Consigne de travail A:
Dans l'article sur la finale de la coupe du Président, quel score a donné le championnat aux Tigres, s'il vous plaît ?
Consigne de travail B:
Prolongez l'article sur le championnat des Tigres en reprenant juste après sa dernière phrase.

Texte fourni:
Fortement négligée des parieurs, la formation des Bois-Francs a surpris les puissants Foreurs de Val-d’Or en six parties en finale de la coupe du Président. Les Tigres ont concrétisé le deuxième championnat de leur histoire en arrachant une victoire de 3-2 en deuxième période de prolongation, samedi, au Centre Vidéotron.
Selon Sébastien Charpentier, c’est en se concentrant sur leur propre identité plutôt que sur les qualités des favoris que les Victoriavillois sont parvenus à faire mentir les experts. Au bout du compte, le travail acharné aura eu raison du talent brut.
«C’est cliché de répéter ça, mais c’est tellement facile de regarder de l’autre côté. Certains joueurs de Val-d’Or ont un statut au niveau international ou chez les professionnels. Il y avait de grosses pointures devant nous. C’était difficile d’essayer de bloquer ce bruit-là. Malgré tout, on a réussi à éviter ce piège», a expliqué l’homme de hockey de 44 ans, qui cumule les fonctions d’entraîneur-adjoint et de responsable des gardiens.
Les choses avaient pourtant mal commencé pour les Tigres. Après une dizaine de minutes dans cette finale, les Foreurs menaient 10-0 dans la colonne des tirs et 1-0 au tableau principal.
«Juste en se regardant sur le banc, sans dire un mot, on pensait tous la même chose. On se disait : « Wow! Qu’est-ce qu’on va devoir faire pour gagner un match? » Ça allait vite! Ils étaient partout sur la patinoire, mais tranquillement, on a pris le momentum», a raconté Charpentier.
«On a bien utilisé la pause entre les deux premières périodes pour se ressaisir. On avait regardé le spectacle en première, mais on était capable d’apporter des ajustements et de faire partie du spectacle nous aussi. Après avoir soutiré cette première victoire, on a toujours cru qu’on était capables de jouer avec eux.»
Un partenariat avec les joueurs
Obtenus en renfort sur le marché des transactions, les vétérans Alexis Arsenault, Shawn Element, Benjamin Tardif et Alex Beaucage ont joué un rôle central dans la conquête des Tigres.
«Ça va au-delà de ce qu’ils ont accompli sur la glace. Sans dire qu’ils ont transformé notre culture, parce qu’elle était déjà en train de s’implanter, ils sont venus compléter notre noyau de leaders. Dès leur arrivée, on a vu une étincelle dans le vestiaire. C’était facile de le remarquer, parce qu’on était toujours ensemble», a affirmé Charpentier, en faisant remarquer que l’équipe a passé 105 nuits à l’hôtel cette saison, incluant les 50 derniers jours dans la bulle de Québec.

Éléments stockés
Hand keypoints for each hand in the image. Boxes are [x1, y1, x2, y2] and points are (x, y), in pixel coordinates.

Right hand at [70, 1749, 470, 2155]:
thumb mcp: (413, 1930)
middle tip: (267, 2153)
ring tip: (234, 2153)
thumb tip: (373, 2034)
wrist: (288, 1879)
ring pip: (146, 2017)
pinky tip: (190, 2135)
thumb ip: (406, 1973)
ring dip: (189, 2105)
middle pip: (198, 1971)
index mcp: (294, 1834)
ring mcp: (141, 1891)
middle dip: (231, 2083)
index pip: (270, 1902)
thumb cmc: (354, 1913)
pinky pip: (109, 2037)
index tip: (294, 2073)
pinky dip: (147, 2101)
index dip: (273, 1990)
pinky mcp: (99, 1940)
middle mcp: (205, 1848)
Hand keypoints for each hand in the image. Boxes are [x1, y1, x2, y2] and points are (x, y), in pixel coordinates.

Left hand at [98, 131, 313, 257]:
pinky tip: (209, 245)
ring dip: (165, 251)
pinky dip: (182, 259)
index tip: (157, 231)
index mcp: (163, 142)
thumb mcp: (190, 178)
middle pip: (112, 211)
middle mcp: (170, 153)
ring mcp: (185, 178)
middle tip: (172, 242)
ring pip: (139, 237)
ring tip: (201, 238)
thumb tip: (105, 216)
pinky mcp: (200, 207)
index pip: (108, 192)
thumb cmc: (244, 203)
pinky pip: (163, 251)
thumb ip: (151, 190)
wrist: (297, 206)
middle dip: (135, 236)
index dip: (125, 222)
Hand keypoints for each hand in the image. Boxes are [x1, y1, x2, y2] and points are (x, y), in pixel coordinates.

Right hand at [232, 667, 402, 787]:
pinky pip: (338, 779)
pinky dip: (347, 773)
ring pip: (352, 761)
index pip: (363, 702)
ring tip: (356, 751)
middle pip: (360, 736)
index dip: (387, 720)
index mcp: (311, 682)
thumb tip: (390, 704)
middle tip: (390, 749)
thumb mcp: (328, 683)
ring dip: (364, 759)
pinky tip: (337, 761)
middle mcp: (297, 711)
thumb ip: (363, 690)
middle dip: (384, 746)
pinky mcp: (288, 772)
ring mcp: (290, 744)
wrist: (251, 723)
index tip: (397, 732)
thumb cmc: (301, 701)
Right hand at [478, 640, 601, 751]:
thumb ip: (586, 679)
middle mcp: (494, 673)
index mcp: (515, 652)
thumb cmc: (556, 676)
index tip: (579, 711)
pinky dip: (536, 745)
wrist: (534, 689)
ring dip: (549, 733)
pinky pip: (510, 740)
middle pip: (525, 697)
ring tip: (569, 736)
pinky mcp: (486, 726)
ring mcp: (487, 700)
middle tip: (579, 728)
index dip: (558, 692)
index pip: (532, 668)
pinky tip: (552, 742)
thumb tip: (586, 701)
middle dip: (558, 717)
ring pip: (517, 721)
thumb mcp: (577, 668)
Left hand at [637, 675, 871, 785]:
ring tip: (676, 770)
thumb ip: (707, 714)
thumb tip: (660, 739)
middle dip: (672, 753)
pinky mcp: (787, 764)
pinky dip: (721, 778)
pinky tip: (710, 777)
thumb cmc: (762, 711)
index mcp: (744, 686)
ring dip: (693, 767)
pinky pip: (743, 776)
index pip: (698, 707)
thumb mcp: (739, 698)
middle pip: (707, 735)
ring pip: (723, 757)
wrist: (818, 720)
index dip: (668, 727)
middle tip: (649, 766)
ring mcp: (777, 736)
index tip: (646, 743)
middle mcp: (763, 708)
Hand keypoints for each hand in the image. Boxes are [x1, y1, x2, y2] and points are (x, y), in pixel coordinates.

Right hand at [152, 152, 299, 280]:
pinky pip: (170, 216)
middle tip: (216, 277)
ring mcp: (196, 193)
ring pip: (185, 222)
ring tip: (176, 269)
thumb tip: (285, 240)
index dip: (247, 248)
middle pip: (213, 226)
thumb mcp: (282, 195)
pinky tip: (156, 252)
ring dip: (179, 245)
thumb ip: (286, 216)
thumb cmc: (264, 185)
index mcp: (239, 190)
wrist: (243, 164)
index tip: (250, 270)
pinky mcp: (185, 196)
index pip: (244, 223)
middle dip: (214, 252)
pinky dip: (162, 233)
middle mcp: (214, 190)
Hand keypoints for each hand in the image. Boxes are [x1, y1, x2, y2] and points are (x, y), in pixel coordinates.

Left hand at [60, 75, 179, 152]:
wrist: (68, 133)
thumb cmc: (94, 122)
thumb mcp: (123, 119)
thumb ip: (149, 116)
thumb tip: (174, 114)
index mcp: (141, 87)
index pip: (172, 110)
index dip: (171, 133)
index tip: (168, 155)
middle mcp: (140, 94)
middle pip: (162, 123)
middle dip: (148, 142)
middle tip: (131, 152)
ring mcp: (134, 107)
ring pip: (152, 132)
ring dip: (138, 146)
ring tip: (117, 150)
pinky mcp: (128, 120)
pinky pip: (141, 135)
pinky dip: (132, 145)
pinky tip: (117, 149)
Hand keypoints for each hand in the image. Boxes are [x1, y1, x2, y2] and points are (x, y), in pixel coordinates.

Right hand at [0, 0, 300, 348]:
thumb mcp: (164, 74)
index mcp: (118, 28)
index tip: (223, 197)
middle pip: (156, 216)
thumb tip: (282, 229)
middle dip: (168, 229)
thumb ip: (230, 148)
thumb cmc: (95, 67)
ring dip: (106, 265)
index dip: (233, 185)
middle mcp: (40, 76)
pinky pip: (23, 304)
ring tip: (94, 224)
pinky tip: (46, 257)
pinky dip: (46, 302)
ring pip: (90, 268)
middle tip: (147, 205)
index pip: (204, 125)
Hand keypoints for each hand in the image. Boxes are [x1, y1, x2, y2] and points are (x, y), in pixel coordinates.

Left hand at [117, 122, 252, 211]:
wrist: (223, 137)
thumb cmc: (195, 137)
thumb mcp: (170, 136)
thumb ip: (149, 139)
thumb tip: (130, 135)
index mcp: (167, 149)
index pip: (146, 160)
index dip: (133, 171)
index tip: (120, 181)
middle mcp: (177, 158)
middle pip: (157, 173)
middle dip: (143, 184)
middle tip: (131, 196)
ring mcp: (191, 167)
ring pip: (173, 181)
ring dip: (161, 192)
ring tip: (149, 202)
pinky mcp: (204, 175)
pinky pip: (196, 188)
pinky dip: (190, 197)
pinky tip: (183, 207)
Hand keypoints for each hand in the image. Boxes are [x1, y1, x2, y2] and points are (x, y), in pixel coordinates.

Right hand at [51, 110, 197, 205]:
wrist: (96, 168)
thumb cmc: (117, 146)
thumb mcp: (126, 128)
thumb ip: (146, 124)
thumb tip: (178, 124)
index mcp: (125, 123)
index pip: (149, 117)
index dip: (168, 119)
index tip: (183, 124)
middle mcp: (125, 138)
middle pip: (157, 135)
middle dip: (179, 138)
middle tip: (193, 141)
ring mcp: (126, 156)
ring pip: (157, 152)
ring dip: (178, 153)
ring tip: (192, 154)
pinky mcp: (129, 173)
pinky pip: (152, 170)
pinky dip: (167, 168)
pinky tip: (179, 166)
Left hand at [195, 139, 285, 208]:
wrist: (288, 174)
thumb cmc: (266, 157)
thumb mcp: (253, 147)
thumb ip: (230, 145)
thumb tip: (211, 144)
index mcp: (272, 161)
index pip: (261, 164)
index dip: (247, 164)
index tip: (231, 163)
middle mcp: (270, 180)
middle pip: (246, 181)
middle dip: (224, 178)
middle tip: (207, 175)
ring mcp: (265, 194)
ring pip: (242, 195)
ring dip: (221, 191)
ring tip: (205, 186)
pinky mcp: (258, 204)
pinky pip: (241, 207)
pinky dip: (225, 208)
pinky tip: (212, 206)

Zone de réponse A:
Les Tigres ont gagné 3-2 en deuxième période de prolongation.

Zone de réponse B:
Devant le filet, Nikolas Hurtubise a connu des moments exceptionnels, notamment lors du dernier duel. Le vétéran Fabio Iacobo a également eu son mot à dire dans cette conquête, notamment dans le troisième match de la finale, quand l’équipe a comblé un déficit de 3-0 pour l’emporter en prolongation. Dans le camp des Foreurs, le pilote Daniel Renaud a d’ailleurs identifié ce revers comme un tournant dans cette série.
«La situation de Fabio n’était pas évidente. Il a vécu des moments difficiles cette année, mais il était toujours là pour ses coéquipiers. Dans ce match, on n’avait rien à reprocher à Nikolas. L’équipe manquait de vie et d’énergie. Embarquer Fabio a été bon pour nous. Les gars le respectent. Ils se sont dit qu’ils ne pouvaient pas le laisser tomber comme ça. Il a fait quelques gros arrêts. Ce fut une victoire monumentale pour nous», a raconté Charpentier.
«Nikolas et Fabio ont connu des hauts et des bas, mais ils n’ont jamais lâché», a ajouté l’ex-gardien professionnel.
Charpentier a également souligné la complicité unissant le personnel d’entraîneurs des Tigres. Le trio tout centricois qu’il forme derrière le banc avec l’entraîneur-chef Carl Mallette et son associé Maxime Desruisseaux fait partie de la nouvelle génération d’instructeurs dans le hockey québécois.
«On est très proches de nos joueurs. Toute l’année, on a parlé de partnership avec eux. Il y avait une belle chimie et un beau respect non seulement entre nous, mais aussi avec le bureau administratif et le directeur général. On voulait que ça se reflète partout dans l’organisation, même avec nos partisans et la ville. Peu importe qui avait besoin d’aide, on était toujours être là pour s’aider et se supporter», a laissé entendre Charpentier.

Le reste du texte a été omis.